I have about 60k file stored in HDFS, each file size is in range of kilo bytes 4kb-70kb. Am trying to process them by performing regex search on specific files I know yet, the processing takes too long, and it seems not right ...
the spark job is run on yarn
Hardware specs : 3 nodes, each has 4 core and 15G RAM
targeted_files = sc.broadcast(sc.textFile(doc).collect()) # 3 files
#hdfs://hadoop.localdomain/path/to/directory/ contains ~60K files
df = sc.wholeTextFiles(
"hdfs://hadoop.localdomain/path/to/directory/").filter(
lambda pairRDD: ntpath.basename(pairRDD[0]) in targeted_files.value)

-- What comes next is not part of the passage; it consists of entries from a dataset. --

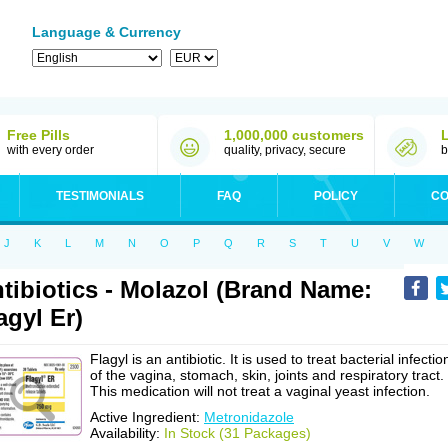
Language & Currency
Free Pills
1,000,000 customers
with every order
quality, privacy, secure
b
TESTIMONIALS
FAQ
POLICY
CO
J
K
L
M
N
O
P
Q
R
S
T
U
V
W
tibiotics - Molazol (Brand Name:
agyl Er)
Flagyl is an antibiotic. It is used to treat bacterial infectio
of the vagina, stomach, skin, joints and respiratory tract.
This medication will not treat a vaginal yeast infection.
Active Ingredient:
Metronidazole
Availability:
In Stock (31 Packages)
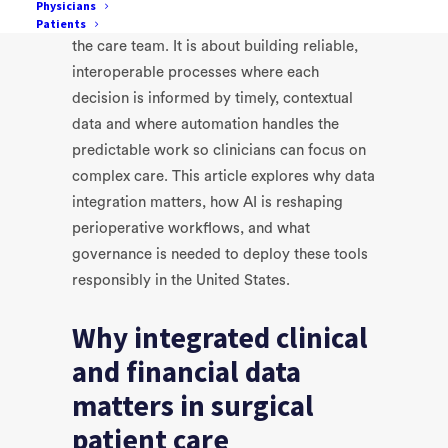
Physicians
The future workflow is not about replacing
Patients
the care team. It is about building reliable,
interoperable processes where each
decision is informed by timely, contextual
data and where automation handles the
predictable work so clinicians can focus on
complex care. This article explores why data
integration matters, how AI is reshaping
perioperative workflows, and what
governance is needed to deploy these tools
responsibly in the United States.
Why integrated clinical
and financial data
matters in surgical
patient care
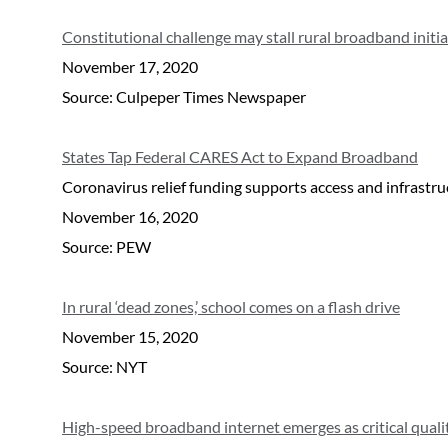
Constitutional challenge may stall rural broadband initi
November 17, 2020
Source: Culpeper Times Newspaper
States Tap Federal CARES Act to Expand Broadband
Coronavirus relief funding supports access and infrastr
November 16, 2020
Source: PEW
In rural ‘dead zones,’ school comes on a flash drive
November 15, 2020
Source: NYT
High-speed broadband internet emerges as critical qualit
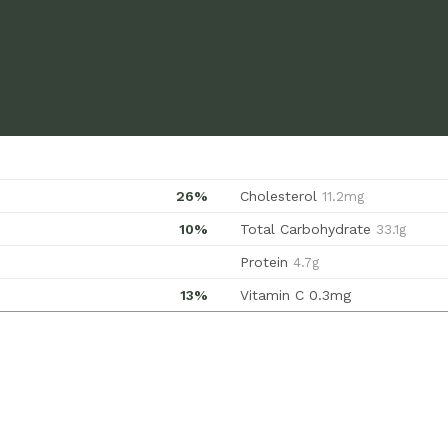
26%
Cholesterol
11.2mg
10%
Total Carbohydrate
33.1g
Protein
4.7g
13%
Vitamin C
0.3mg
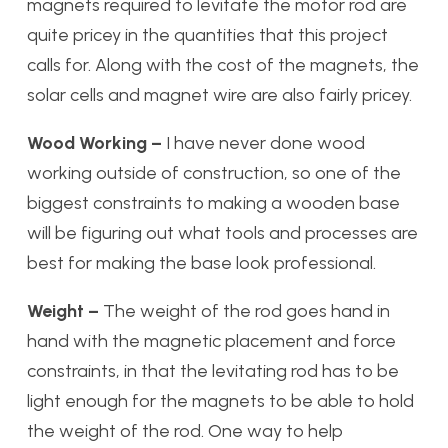
magnets required to levitate the motor rod are
quite pricey in the quantities that this project
calls for. Along with the cost of the magnets, the
solar cells and magnet wire are also fairly pricey.
Wood Working –
I have never done wood
working outside of construction, so one of the
biggest constraints to making a wooden base
will be figuring out what tools and processes are
best for making the base look professional.
Weight –
The weight of the rod goes hand in
hand with the magnetic placement and force
constraints, in that the levitating rod has to be
light enough for the magnets to be able to hold
the weight of the rod. One way to help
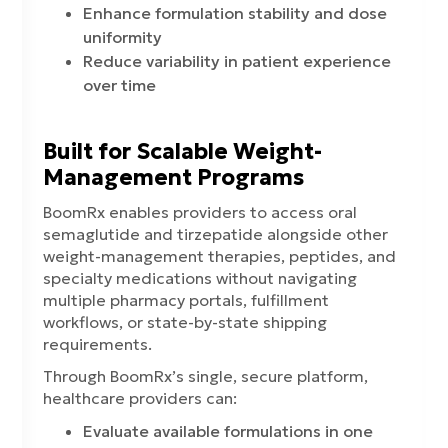
Enhance formulation stability and dose
uniformity
Reduce variability in patient experience
over time
Built for Scalable Weight-
Management Programs
BoomRx enables providers to access oral
semaglutide and tirzepatide alongside other
weight-management therapies, peptides, and
specialty medications without navigating
multiple pharmacy portals, fulfillment
workflows, or state-by-state shipping
requirements.
Through BoomRx’s single, secure platform,
healthcare providers can:
Evaluate available formulations in one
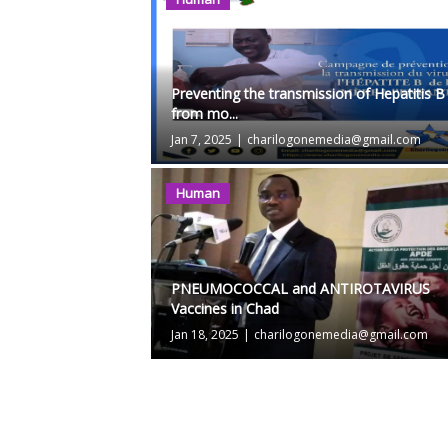
Preventing the transmission of Hepatitis B
from mo...
Jan 7, 2025
|
charilogonemedia@gmail.com
Human
PNEUMOCOCCAL and ANTIROTAVIRUS
Vaccines in Chad
Jan 18, 2025
|
charilogonemedia@gmail.com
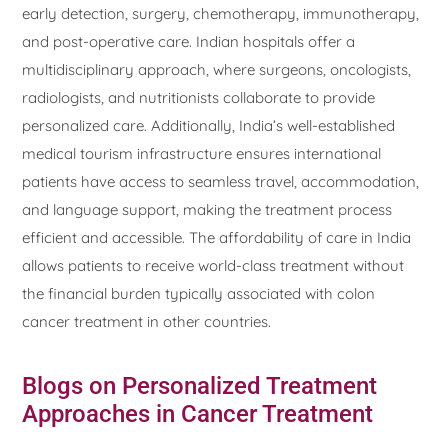
early detection, surgery, chemotherapy, immunotherapy,
and post-operative care. Indian hospitals offer a
multidisciplinary approach, where surgeons, oncologists,
radiologists, and nutritionists collaborate to provide
personalized care. Additionally, India’s well-established
medical tourism infrastructure ensures international
patients have access to seamless travel, accommodation,
and language support, making the treatment process
efficient and accessible. The affordability of care in India
allows patients to receive world-class treatment without
the financial burden typically associated with colon
cancer treatment in other countries.
Blogs on Personalized Treatment
Approaches in Cancer Treatment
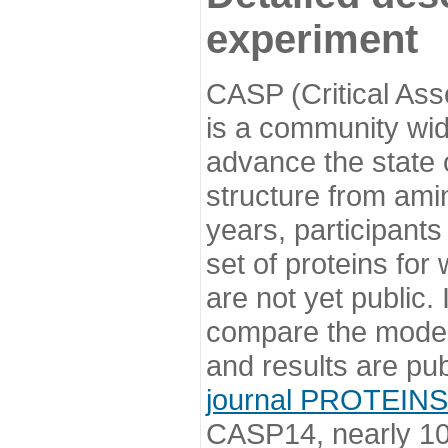
experiment
CASP (Critical Ass
is a community wi
advance the state o
structure from ami
years, participants
set of proteins for
are not yet public
compare the model
and results are pu
journal PROTEINS
CASP14, nearly 10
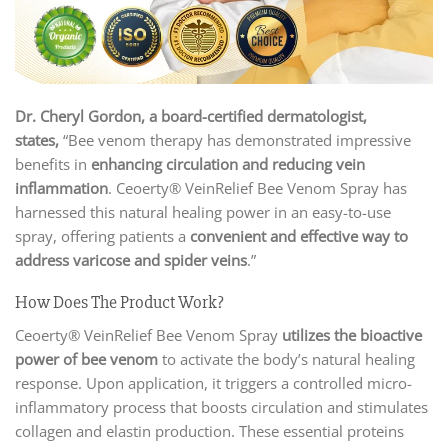
Dr. Cheryl Gordon, a board-certified dermatologist,
states,
“Bee venom therapy has demonstrated impressive
benefits in
enhancing circulation and reducing vein
inflammation
. Ceoerty® VeinRelief Bee Venom Spray has
harnessed this natural healing power in an easy-to-use
spray, offering patients a
convenient and effective way to
address varicose and spider veins
.”
How Does The Product Work?
Ceoerty® VeinRelief Bee Venom Spray
utilizes the bioactive
power of bee venom
to activate the body’s natural healing
response. Upon application, it triggers a controlled micro-
inflammatory process that boosts circulation and stimulates
collagen and elastin production. These essential proteins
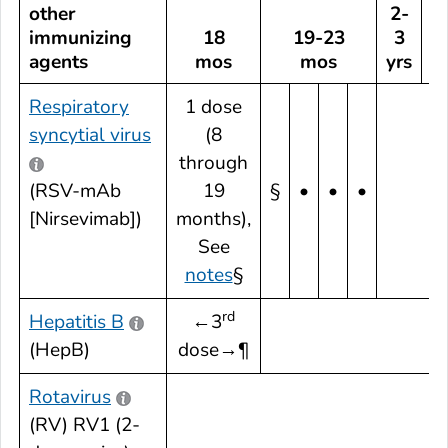
other
2-
immunizing
18
19-23
3
agents
mos
mos
yrs
Respiratory
1 dose
syncytial virus
(8
through
(RSV-mAb
19
§
•
•
•
[Nirsevimab])
months),
See
notes
§
rd
Hepatitis B
←3
(HepB)
dose→¶
Rotavirus
(RV) RV1 (2-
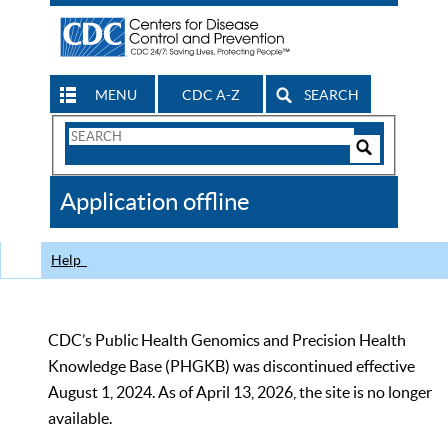
MENU
CDC A-Z
SEARCH
Search
Form
Search
Controls
The
Application offline
CDC
Help
CDC’s Public Health Genomics and Precision Health
Knowledge Base (PHGKB) was discontinued effective
August 1, 2024. As of April 13, 2026, the site is no longer
available.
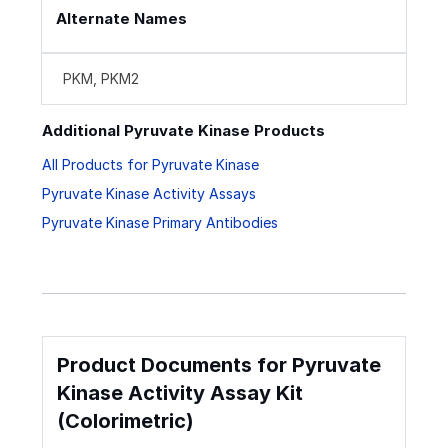
Alternate Names
PKM, PKM2
Additional Pyruvate Kinase Products
All Products for Pyruvate Kinase
Pyruvate Kinase Activity Assays
Pyruvate Kinase Primary Antibodies
Product Documents for Pyruvate
Kinase Activity Assay Kit
(Colorimetric)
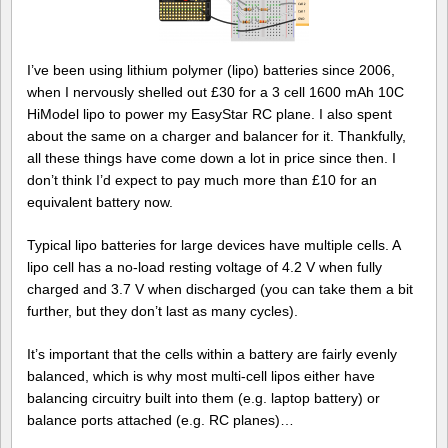
I’ve been using lithium polymer (lipo) batteries since 2006,
when I nervously shelled out £30 for a 3 cell 1600 mAh 10C
HiModel lipo to power my EasyStar RC plane. I also spent
about the same on a charger and balancer for it. Thankfully,
all these things have come down a lot in price since then. I
don’t think I’d expect to pay much more than £10 for an
equivalent battery now.
Typical lipo batteries for large devices have multiple cells. A
lipo cell has a no-load resting voltage of 4.2 V when fully
charged and 3.7 V when discharged (you can take them a bit
further, but they don’t last as many cycles).
It’s important that the cells within a battery are fairly evenly
balanced, which is why most multi-cell lipos either have
balancing circuitry built into them (e.g. laptop battery) or
balance ports attached (e.g. RC planes)…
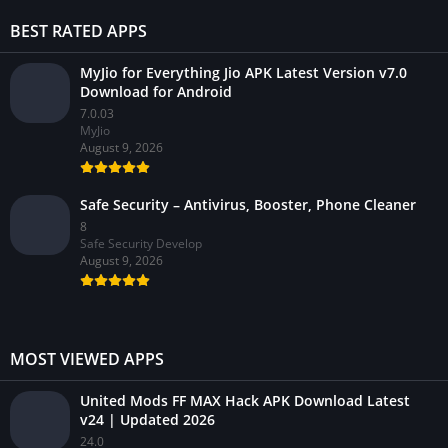
BEST RATED APPS
MyJio for Everything Jio APK Latest Version v7.0
Download for Android
7.0.03
MyJio
August 9, 2026
Safe Security – Antivirus, Booster, Phone Cleaner
8
Safe Security Develop
August 9, 2026
MOST VIEWED APPS
United Mods FF MAX Hack APK Download Latest
v24 | Updated 2026
24.0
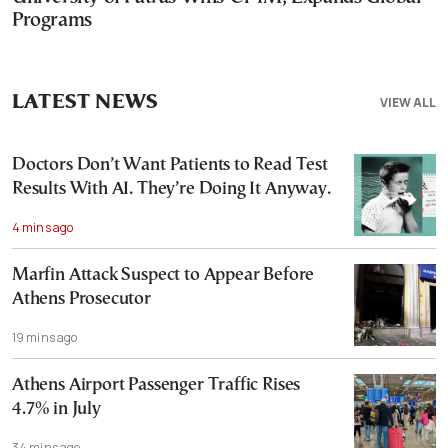
Programs
LATEST NEWS
VIEW ALL
Doctors Don’t Want Patients to Read Test
Results With AI. They’re Doing It Anyway.
4 mins ago
Marfin Attack Suspect to Appear Before
Athens Prosecutor
19 mins ago
Athens Airport Passenger Traffic Rises
4.7% in July
34 mins ago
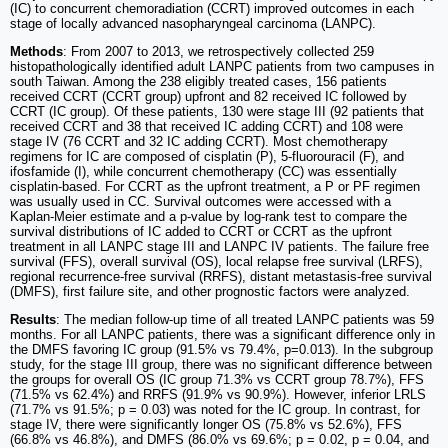
(IC) to concurrent chemoradiation (CCRT) improved outcomes in each
stage of locally advanced nasopharyngeal carcinoma (LANPC).
Methods
: From 2007 to 2013, we retrospectively collected 259
histopathologically identified adult LANPC patients from two campuses in
south Taiwan. Among the 238 eligibly treated cases, 156 patients
received CCRT (CCRT group) upfront and 82 received IC followed by
CCRT (IC group). Of these patients, 130 were stage III (92 patients that
received CCRT and 38 that received IC adding CCRT) and 108 were
stage IV (76 CCRT and 32 IC adding CCRT). Most chemotherapy
regimens for IC are composed of cisplatin (P), 5-fluorouracil (F), and
ifosfamide (I), while concurrent chemotherapy (CC) was essentially
cisplatin-based. For CCRT as the upfront treatment, a P or PF regimen
was usually used in CC. Survival outcomes were accessed with a
Kaplan-Meier estimate and a p-value by log-rank test to compare the
survival distributions of IC added to CCRT or CCRT as the upfront
treatment in all LANPC stage III and LANPC IV patients. The failure free
survival (FFS), overall survival (OS), local relapse free survival (LRFS),
regional recurrence-free survival (RRFS), distant metastasis-free survival
(DMFS), first failure site, and other prognostic factors were analyzed.
Results
: The median follow-up time of all treated LANPC patients was 59
months. For all LANPC patients, there was a significant difference only in
the DMFS favoring IC group (91.5% vs 79.4%, p=0.013). In the subgroup
study, for the stage III group, there was no significant difference between
the groups for overall OS (IC group 71.3% vs CCRT group 78.7%), FFS
(71.5% vs 62.4%) and RRFS (91.9% vs 90.9%). However, inferior LRLS
(71.7% vs 91.5%; p = 0.03) was noted for the IC group. In contrast, for
stage IV, there were significantly longer OS (75.8% vs 52.6%), FFS
(66.8% vs 46.8%), and DMFS (86.0% vs 69.6%; p = 0.02, p = 0.04, and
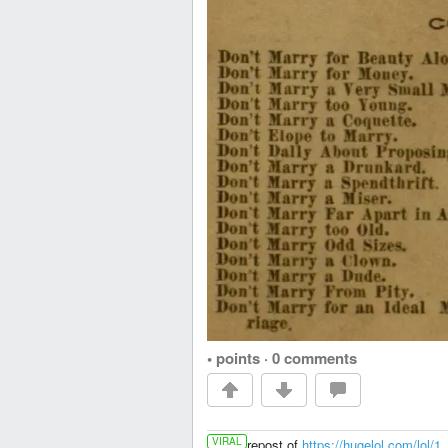
• points
·
0 comments
VIRAL
repost of
https://hugelol.com/lol/1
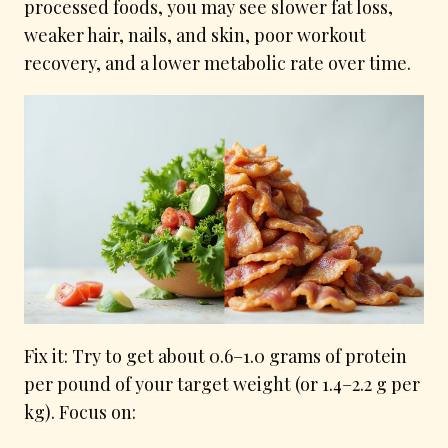
processed foods, you may see slower fat loss,
weaker hair, nails, and skin, poor workout
recovery, and a lower metabolic rate over time.
Fix it: Try to get about 0.6–1.0 grams of protein
per pound of your target weight (or 1.4–2.2 g per
kg). Focus on:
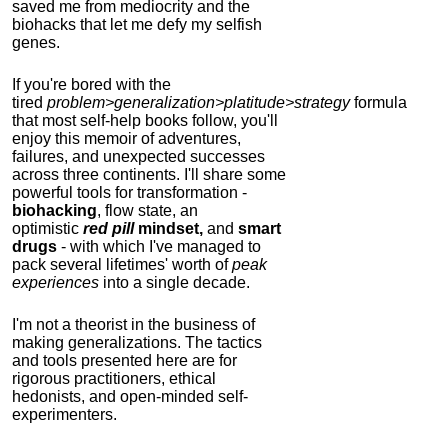
saved me from mediocrity and the
biohacks that let me defy my selfish
genes.
If you're bored with the
tired
problem>generalization>platitude>strategy
formula
that most self-help books follow, you'll
enjoy this memoir of adventures,
failures, and unexpected successes
across three continents.
I'll share some
powerful tools for transformation -
biohacking
, flow state, an
optimistic
red pill
mindset,
and
smart
drugs
- with which I've managed to
pack several lifetimes' worth of
peak
experiences
into a single decade.
I'm not a theorist in the business of
making generalizations. The tactics
and tools presented here are for
rigorous practitioners, ethical
hedonists, and open-minded self-
experimenters.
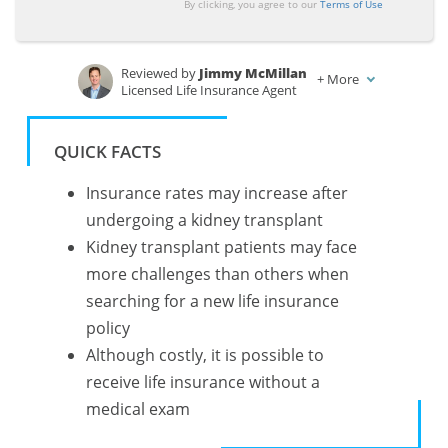
By clicking, you agree to our
Terms of Use
Reviewed by
Jimmy McMillan
+
More
Licensed Life Insurance Agent
Written by
Tonya Sisler
Insurance Content Team Lead
QUICK FACTS
Insurance rates may increase after
undergoing a kidney transplant
Kidney transplant patients may face
more challenges than others when
searching for a new life insurance
policy
Although costly, it is possible to
receive life insurance without a
medical exam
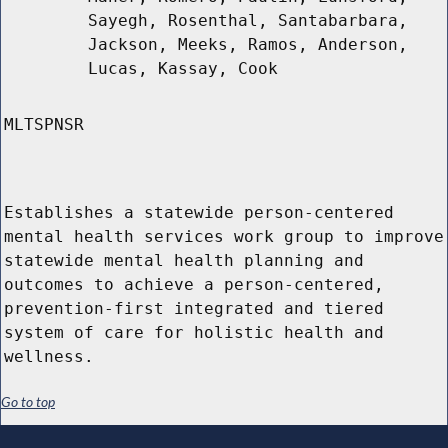
Sayegh, Rosenthal, Santabarbara,
Jackson, Meeks, Ramos, Anderson,
Lucas, Kassay, Cook
MLTSPNSR
Establishes a statewide person-centered
mental health services work group to improve
statewide mental health planning and
outcomes to achieve a person-centered,
prevention-first integrated and tiered
system of care for holistic health and
wellness.
Go to top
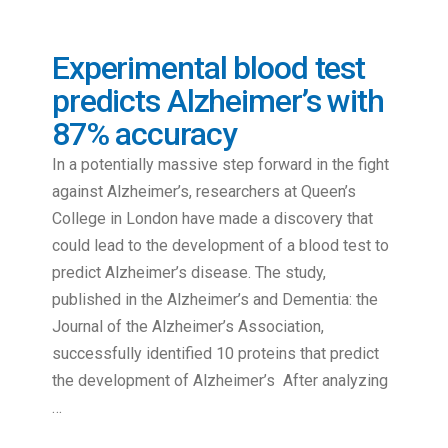
Experimental blood test
predicts Alzheimer’s with
87% accuracy
In a potentially massive step forward in the fight
against Alzheimer’s, researchers at Queen’s
College in London have made a discovery that
could lead to the development of a blood test to
predict Alzheimer’s disease. The study,
published in the Alzheimer’s and Dementia: the
Journal of the Alzheimer’s Association,
successfully identified 10 proteins that predict
the development of Alzheimer’s After analyzing
…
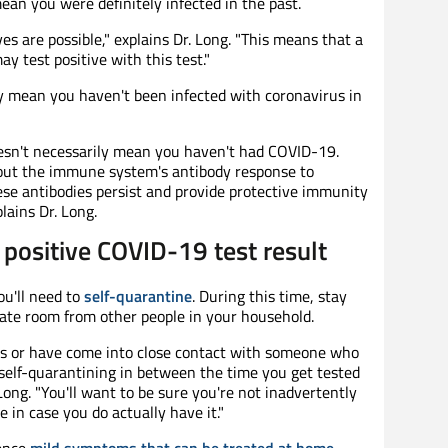
mean you were definitely infected in the past.
ves are possible," explains Dr. Long. "This means that a
 test positive with this test."
y mean you haven't been infected with coronavirus in
oesn't necessarily mean you haven't had COVID-19.
about the immune system's antibody response to
ese antibodies persist and provide protective immunity
lains Dr. Long.
positive COVID-19 test result
ou'll need to
self-quarantine
. During this time, stay
rate room from other people in your household.
ms or have come into close contact with someone who
 self-quarantining in between the time you get tested
Long. "You'll want to be sure you're not inadvertently
 in case you do actually have it."
ence
mild symptoms that can be treated at home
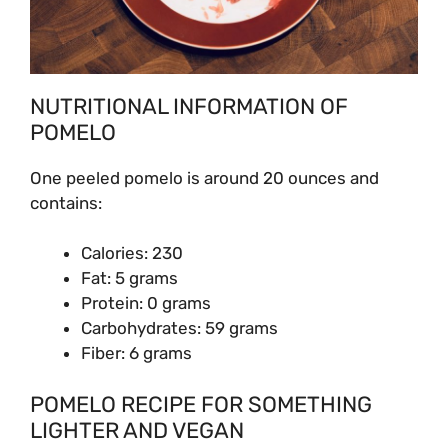
NUTRITIONAL INFORMATION OF
POMELO
One peeled pomelo is around 20 ounces and
contains:
Calories: 230
Fat: 5 grams
Protein: 0 grams
Carbohydrates: 59 grams
Fiber: 6 grams
POMELO RECIPE FOR SOMETHING
LIGHTER AND VEGAN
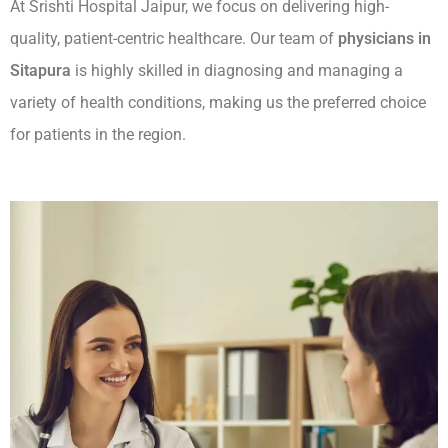
At Srishti Hospital Jaipur, we focus on delivering high-
quality, patient-centric healthcare. Our team of
physicians in
Sitapura
is highly skilled in diagnosing and managing a
variety of health conditions, making us the preferred choice
for patients in the region.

print('Result : ', df.collect()) #when I run this step alone, took 15 mins to finish
df = df.map(filterMatchRegex).toDF(['file_name', 'result']) # this takes ~hour and still doesn't finish
would be using HDFS, spark for this task is correct ? also I thought in worst case scenario the processing time would be equal to threading approach using java ... what am I doing wrong ?
I came across this link which addresses the same problem, but am not sure how to handle it in pyspark it seems all/most of time taken during reading files from HDFS, is there a better way to read/store small files and process them with spark ?